--- Required actions ---
1 – Quote the passage from the text on hypersonic aircraft starting at "And it would" and ending at "dubbed Black Ice.".
2 – Translate this sentence from the text on hypersonic aircraft into Spanish: "Stratolaunch’s hypersonic planes are called Talon-A and Talon-Z, while the space plane is dubbed Black Ice."

--- Text block ---

That puts Hermeus on target for its lofty goal of reaching Mach 4 speeds by next year.
And it would break the sustained airspeed record set by the SR-71.
Why Hypersonic, Why Now?
Over the past few years, several other private companies have begun to develop new hypersonic aircraft, with similar goals to significantly advance the United States’ ability to design and operate hypersonic vehicles.
In 2020, high-altitude launch company Stratolaunch revealed designs for two hypersonic aircraft, plus a reusable space plane that will be launched from its giant Roc Carrier Aircraft launch plane, similar to Virgin Galactic’s White Knight Two. Stratolaunch’s hypersonic planes are called Talon-A and Talon-Z, while the space plane is dubbed Black Ice.
The Talon-A is planned to be a fully reusable, autonomous, liquid rocket-powered Mach 6-class hypersonic vehicle with a length of 28 feet (8.5 m) and a wingspan of 11.3 feet (3.4 m). The first tests, perhaps by next year, will last for “over 1-minute of hypersonic flight testing, and glide back for an autonomous, horizontal landing on a conventional runway,” according to Stratolaunch.
And earlier this year, Rocket Lab announced a hypersonic program called HASTE (Hypersonic Accelerator Suborbital Test Electron), a suborbital testbed launch vehicle derived from Rocket Lab’s heritage Electron rocket. On June 17, the company successfully conducted its first launch for “a confidential customer” (likely the US military), from Virginia’s Mid-Atlantic Regional Spaceport within NASA’s Wallops Flight Facility. Rocketlab says their hypersonic program was created to serve the unique needs of the U.S. defense and intelligence community and its allies.

--- Dataset ---

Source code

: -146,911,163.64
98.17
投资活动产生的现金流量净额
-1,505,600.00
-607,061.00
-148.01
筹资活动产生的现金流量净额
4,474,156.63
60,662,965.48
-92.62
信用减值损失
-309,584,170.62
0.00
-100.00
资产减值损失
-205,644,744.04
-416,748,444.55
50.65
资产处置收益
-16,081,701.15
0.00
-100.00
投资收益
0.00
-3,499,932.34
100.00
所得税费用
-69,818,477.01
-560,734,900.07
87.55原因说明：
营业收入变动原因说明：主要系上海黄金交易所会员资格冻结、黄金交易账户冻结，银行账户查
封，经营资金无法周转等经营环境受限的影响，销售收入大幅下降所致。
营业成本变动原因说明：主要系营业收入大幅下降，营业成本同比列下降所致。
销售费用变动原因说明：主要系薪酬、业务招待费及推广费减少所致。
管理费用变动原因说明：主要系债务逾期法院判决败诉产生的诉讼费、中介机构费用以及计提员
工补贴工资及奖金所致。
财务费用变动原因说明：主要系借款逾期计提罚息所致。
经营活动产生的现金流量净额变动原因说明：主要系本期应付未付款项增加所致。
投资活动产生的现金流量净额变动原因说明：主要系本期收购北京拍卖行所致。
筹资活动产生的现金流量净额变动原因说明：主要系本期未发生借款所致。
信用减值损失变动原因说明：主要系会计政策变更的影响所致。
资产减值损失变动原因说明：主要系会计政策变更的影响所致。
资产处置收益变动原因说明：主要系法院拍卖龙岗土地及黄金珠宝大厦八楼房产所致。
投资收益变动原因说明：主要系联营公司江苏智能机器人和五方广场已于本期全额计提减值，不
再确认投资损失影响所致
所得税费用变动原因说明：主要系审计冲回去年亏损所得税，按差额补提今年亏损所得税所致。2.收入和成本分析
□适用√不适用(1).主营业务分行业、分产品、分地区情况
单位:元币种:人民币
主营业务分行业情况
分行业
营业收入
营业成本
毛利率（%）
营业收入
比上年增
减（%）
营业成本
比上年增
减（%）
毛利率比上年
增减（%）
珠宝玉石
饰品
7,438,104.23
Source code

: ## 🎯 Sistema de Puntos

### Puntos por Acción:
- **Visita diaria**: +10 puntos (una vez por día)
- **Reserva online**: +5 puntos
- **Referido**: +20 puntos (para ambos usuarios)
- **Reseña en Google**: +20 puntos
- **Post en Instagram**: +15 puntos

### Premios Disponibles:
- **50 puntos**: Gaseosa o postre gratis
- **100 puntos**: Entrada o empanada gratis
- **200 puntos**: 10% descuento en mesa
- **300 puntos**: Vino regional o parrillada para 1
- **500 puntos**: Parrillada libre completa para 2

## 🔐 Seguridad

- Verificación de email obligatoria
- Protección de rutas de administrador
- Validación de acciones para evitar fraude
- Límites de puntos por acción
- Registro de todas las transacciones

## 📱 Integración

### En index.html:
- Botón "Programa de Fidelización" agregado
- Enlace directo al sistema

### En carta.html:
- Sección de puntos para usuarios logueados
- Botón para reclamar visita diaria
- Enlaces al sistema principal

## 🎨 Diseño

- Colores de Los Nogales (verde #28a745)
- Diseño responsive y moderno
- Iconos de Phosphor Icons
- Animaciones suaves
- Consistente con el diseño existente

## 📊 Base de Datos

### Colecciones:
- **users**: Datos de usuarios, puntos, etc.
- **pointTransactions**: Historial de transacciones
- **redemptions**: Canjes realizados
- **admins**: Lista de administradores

--- Exercise answers ---
1 –
And it would break the sustained airspeed record set by the SR-71.
Why Hypersonic, Why Now?
Over the past few years, several other private companies have begun to develop new hypersonic aircraft, with similar goals to significantly advance the United States’ ability to design and operate hypersonic vehicles.
In 2020, high-altitude launch company Stratolaunch revealed designs for two hypersonic aircraft, plus a reusable space plane that will be launched from its giant Roc Carrier Aircraft launch plane, similar to Virgin Galactic’s White Knight Two. Stratolaunch’s hypersonic planes are called Talon-A and Talon-Z, while the space plane is dubbed Black Ice.

2 – Los aviones hipersónicos de Stratolaunch se llaman Talon-A y Talon-Z, mientras que el avión espacial recibe el nombre de Black Ice.